**Brief:**
Output a faithful copy of the entries, every picture removed.

**Given data:**

+++++

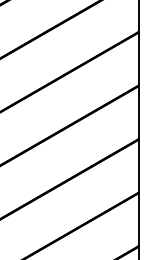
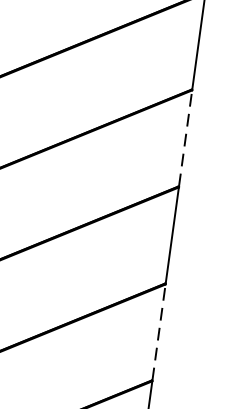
line: (138, 58) -> (185, 137), solid -> dashed
line: (138, 165) -> (159, 330), solid -> dashed

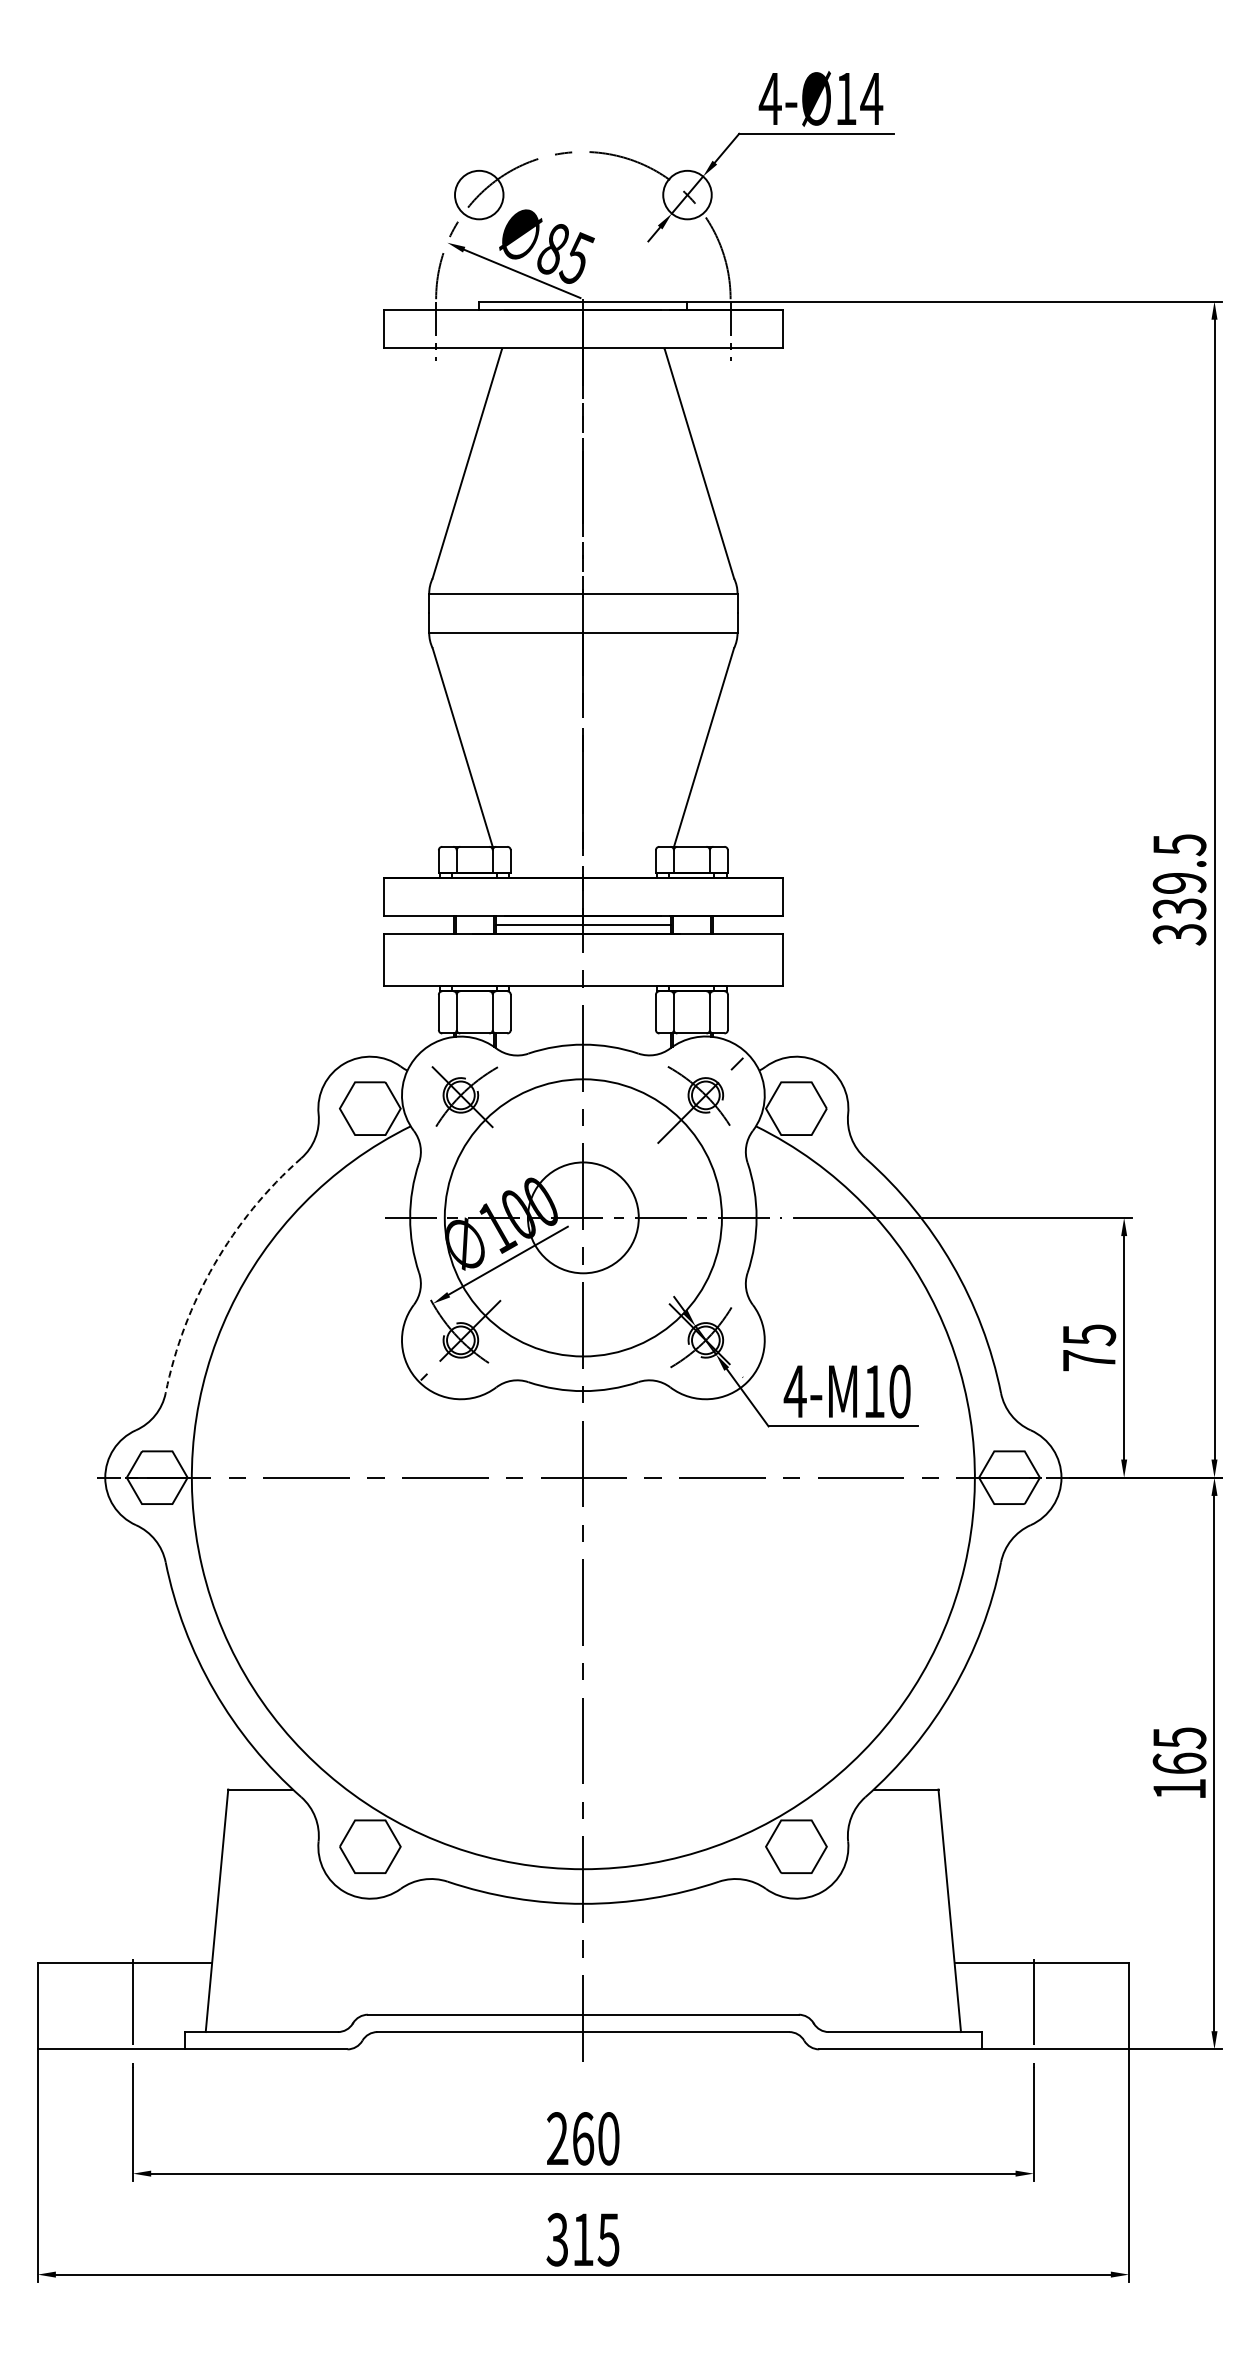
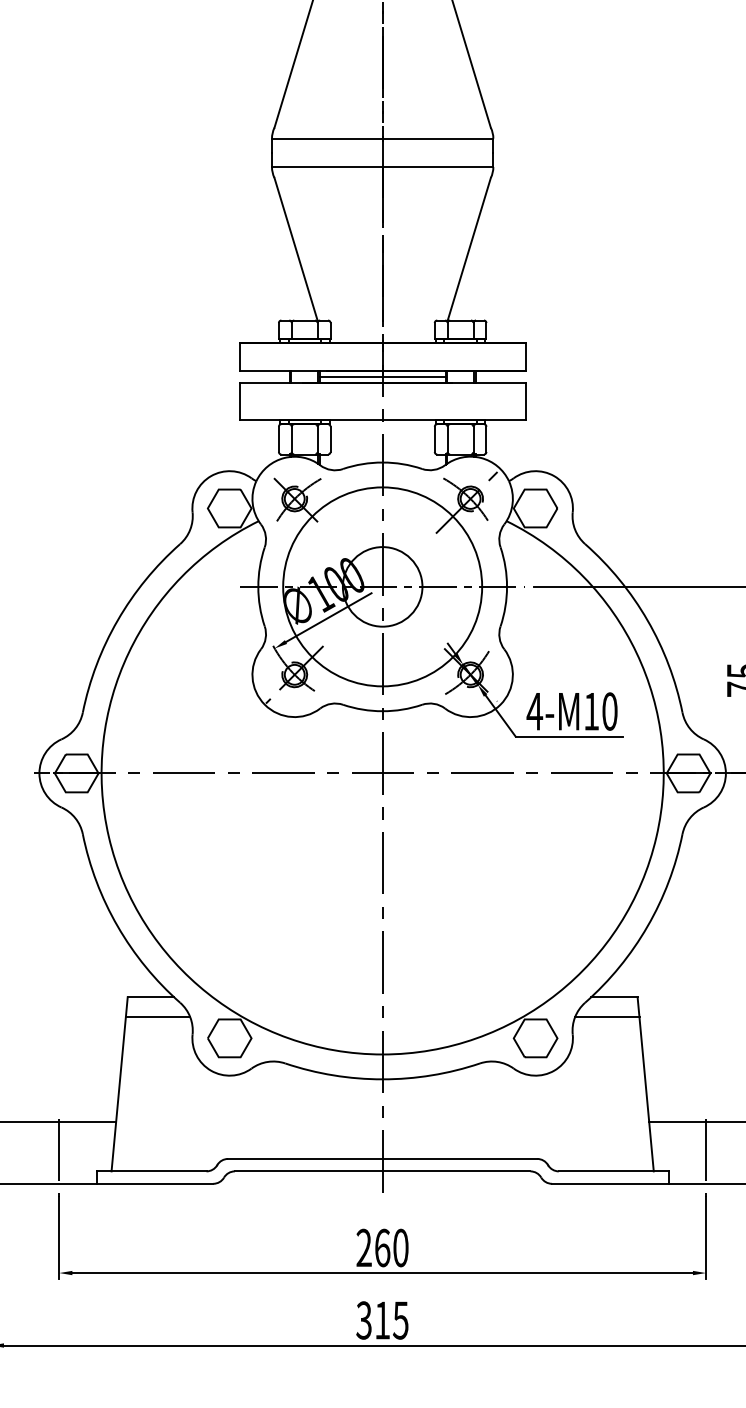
arc: (214, 1264) -> (117, 620), dashed -> solid
line: (270, 1817) -> (158, 1017), added
line: (896, 1817) -> (607, 1017), added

+++++

**Exercise response:**
line: (138, 58) -> (185, 137), solid -> dashed
line: (138, 165) -> (159, 330), solid -> dashed

arc: (214, 1264) -> (117, 620), dashed -> solid
line: (270, 1817) -> (158, 1017), added
line: (896, 1817) -> (607, 1017), added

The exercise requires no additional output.